### WRITTEN TASK
Locate each line in the listing below that contains the word "small" and copy those lines in full.

[Start EXERCISE MATERIALS]

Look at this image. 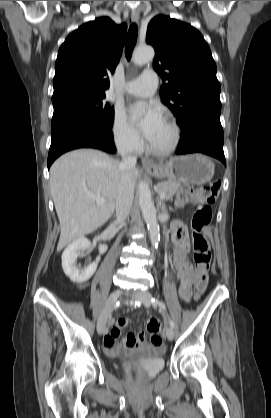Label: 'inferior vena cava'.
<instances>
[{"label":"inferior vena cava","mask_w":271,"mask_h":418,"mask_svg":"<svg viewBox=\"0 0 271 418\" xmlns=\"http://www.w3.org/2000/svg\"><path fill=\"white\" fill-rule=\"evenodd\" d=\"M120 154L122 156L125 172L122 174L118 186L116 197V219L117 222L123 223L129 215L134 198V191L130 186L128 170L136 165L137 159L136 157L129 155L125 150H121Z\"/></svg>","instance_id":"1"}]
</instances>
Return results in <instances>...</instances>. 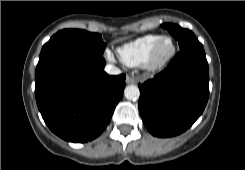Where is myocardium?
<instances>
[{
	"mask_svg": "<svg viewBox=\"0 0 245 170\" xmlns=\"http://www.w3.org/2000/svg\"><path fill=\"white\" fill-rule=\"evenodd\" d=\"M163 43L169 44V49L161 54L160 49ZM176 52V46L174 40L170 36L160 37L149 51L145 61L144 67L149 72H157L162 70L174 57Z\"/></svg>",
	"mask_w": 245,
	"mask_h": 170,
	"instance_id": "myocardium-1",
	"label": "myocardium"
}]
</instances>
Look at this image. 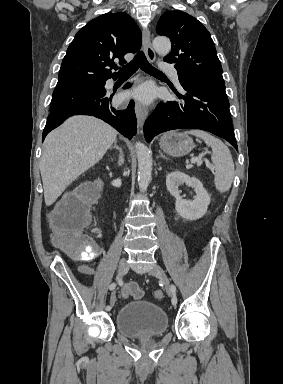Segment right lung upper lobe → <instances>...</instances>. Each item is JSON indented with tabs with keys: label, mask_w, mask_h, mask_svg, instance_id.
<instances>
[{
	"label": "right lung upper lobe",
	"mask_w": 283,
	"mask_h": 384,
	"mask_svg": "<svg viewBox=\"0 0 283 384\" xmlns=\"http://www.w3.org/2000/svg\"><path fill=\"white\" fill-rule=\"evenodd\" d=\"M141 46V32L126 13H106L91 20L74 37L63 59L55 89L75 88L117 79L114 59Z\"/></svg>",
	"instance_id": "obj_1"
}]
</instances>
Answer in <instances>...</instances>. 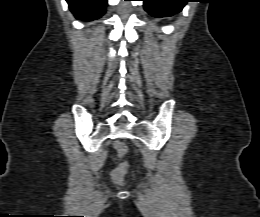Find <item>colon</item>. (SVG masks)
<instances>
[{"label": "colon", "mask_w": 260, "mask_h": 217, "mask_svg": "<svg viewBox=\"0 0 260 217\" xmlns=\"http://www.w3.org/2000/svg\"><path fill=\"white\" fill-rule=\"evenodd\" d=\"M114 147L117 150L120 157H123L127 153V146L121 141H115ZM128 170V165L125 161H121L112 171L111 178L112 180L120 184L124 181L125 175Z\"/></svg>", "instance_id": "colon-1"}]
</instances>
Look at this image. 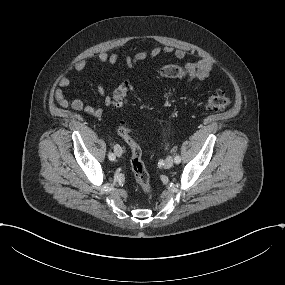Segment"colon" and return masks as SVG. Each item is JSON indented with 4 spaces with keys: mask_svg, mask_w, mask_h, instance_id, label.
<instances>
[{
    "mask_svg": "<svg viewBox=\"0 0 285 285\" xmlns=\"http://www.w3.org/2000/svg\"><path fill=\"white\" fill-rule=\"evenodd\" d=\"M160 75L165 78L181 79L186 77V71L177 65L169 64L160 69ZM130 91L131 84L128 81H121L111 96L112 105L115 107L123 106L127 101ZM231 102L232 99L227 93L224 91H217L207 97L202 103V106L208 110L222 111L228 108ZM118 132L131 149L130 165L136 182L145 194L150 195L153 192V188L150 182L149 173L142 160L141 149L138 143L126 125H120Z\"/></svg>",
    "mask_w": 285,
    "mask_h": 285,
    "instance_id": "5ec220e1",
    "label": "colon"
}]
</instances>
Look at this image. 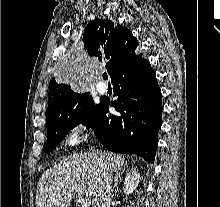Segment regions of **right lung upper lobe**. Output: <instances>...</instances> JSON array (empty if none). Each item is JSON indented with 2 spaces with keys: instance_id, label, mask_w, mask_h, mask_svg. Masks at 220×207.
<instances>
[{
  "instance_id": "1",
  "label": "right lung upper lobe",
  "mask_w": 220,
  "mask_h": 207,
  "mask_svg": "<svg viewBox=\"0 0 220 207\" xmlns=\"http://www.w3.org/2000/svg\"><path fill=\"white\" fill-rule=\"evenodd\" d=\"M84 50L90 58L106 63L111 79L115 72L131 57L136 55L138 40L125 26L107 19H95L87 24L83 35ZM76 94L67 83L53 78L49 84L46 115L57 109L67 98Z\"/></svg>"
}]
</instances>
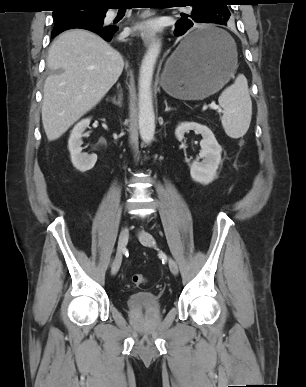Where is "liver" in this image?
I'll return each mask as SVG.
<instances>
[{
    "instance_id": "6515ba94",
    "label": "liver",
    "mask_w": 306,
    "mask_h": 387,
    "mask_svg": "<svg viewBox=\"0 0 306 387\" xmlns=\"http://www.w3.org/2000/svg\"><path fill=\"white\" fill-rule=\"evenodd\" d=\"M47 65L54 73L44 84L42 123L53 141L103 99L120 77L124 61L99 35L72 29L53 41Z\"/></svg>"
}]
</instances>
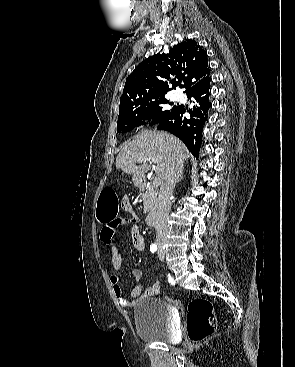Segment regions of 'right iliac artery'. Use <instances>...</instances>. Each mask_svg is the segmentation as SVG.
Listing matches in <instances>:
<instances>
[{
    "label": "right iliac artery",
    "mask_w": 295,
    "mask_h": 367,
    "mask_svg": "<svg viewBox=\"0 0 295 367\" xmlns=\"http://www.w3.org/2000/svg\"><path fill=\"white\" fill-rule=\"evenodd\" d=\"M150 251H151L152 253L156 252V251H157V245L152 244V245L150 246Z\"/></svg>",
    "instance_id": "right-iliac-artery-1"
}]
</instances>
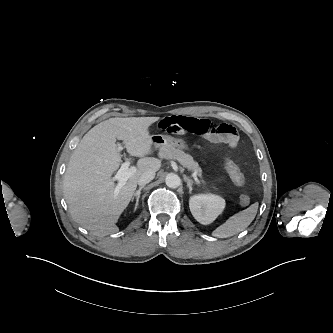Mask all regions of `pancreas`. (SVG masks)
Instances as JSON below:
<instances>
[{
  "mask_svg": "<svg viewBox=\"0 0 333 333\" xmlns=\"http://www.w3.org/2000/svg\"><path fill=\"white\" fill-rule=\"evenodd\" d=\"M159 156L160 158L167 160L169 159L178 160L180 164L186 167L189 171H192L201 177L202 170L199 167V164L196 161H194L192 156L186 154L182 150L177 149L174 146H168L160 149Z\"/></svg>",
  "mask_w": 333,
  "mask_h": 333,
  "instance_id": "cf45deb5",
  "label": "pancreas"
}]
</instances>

[End EXERCISE MATERIALS]
[Start EXERCISE MATERIALS]

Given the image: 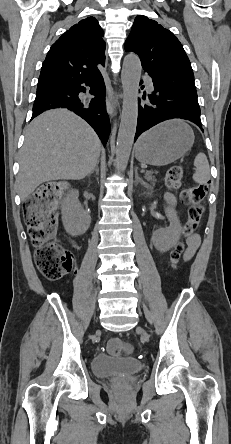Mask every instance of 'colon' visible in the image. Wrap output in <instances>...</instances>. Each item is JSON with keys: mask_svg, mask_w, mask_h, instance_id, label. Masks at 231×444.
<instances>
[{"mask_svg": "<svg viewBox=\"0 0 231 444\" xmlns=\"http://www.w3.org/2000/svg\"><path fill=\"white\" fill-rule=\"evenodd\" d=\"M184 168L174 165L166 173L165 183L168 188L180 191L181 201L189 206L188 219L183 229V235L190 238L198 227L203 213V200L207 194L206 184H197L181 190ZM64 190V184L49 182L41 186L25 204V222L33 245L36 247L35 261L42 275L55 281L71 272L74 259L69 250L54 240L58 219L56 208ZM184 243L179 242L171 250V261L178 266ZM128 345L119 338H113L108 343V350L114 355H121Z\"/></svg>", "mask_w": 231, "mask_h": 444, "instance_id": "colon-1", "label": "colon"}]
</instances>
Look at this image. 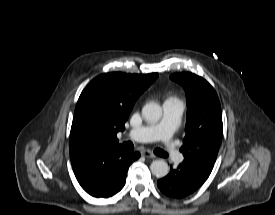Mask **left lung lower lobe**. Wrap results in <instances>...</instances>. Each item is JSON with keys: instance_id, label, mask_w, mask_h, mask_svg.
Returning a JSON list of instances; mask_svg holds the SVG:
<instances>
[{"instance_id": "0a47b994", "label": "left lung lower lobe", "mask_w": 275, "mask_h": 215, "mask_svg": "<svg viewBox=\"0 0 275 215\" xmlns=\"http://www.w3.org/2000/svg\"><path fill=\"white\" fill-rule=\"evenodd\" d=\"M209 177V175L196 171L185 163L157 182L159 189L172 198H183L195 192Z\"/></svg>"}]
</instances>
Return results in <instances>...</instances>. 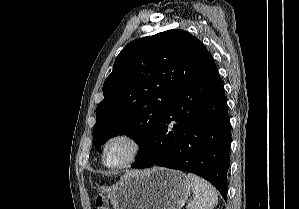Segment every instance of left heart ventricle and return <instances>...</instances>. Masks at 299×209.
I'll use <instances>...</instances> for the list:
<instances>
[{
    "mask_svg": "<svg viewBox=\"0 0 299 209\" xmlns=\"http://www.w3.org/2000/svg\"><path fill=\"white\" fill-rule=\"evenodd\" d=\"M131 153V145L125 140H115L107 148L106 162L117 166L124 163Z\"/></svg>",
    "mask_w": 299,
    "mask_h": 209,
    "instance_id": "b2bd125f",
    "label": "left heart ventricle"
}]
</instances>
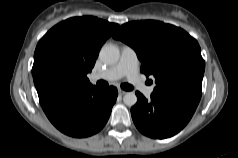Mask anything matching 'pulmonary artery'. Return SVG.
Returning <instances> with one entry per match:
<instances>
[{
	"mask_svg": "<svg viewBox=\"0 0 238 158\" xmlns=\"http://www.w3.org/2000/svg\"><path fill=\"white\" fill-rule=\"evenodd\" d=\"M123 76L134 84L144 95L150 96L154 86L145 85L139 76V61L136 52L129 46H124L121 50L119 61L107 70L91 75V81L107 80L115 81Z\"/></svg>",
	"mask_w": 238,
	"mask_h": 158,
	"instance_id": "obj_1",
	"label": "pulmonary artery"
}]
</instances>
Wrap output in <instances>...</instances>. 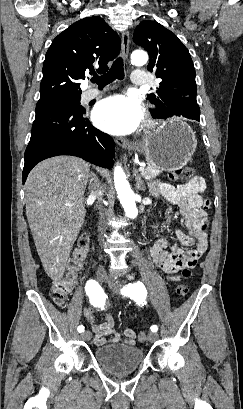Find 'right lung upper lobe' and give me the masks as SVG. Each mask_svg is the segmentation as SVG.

[End EXERCISE MATERIALS]
[Start EXERCISE MATERIALS]

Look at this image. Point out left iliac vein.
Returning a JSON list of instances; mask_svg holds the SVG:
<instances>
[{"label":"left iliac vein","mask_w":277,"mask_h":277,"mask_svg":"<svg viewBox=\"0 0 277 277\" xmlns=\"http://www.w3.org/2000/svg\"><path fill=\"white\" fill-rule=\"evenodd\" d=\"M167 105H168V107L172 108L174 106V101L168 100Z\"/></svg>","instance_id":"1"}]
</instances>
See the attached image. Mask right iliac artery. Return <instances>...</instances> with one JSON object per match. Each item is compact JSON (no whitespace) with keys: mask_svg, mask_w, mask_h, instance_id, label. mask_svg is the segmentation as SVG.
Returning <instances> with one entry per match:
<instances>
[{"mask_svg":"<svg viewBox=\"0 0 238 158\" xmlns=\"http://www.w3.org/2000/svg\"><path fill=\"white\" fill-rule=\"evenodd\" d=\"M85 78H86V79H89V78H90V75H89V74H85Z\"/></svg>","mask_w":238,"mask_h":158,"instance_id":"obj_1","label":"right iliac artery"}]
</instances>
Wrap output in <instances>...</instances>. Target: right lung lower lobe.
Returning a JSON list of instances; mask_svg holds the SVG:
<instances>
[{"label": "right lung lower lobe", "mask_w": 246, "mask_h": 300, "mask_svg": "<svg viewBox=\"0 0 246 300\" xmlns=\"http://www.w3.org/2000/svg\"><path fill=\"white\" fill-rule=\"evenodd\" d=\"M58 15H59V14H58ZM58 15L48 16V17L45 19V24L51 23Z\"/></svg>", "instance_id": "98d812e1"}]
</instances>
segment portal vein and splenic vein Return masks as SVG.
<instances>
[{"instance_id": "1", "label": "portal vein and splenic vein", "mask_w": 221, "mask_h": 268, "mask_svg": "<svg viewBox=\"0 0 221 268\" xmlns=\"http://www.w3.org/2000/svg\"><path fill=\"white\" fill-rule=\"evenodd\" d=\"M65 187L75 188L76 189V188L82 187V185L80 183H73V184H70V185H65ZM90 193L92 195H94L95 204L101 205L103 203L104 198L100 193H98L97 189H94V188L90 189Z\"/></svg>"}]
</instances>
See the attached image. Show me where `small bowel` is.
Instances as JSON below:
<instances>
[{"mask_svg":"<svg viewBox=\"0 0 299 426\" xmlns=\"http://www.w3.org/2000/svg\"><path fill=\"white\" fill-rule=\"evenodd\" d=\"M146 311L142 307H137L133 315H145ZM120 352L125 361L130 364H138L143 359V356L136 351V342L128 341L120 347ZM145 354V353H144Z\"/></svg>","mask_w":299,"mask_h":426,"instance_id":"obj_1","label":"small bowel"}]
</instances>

[End EXERCISE MATERIALS]

### WRITTEN REPLY
See the attached image. Show me where `small bowel` is.
[{"mask_svg":"<svg viewBox=\"0 0 299 426\" xmlns=\"http://www.w3.org/2000/svg\"><path fill=\"white\" fill-rule=\"evenodd\" d=\"M146 311L142 307H137L133 315H145ZM120 352L125 361L130 364H138L143 359V356L136 351V342L128 341L120 347ZM145 354V353H144Z\"/></svg>","mask_w":299,"mask_h":426,"instance_id":"obj_1","label":"small bowel"}]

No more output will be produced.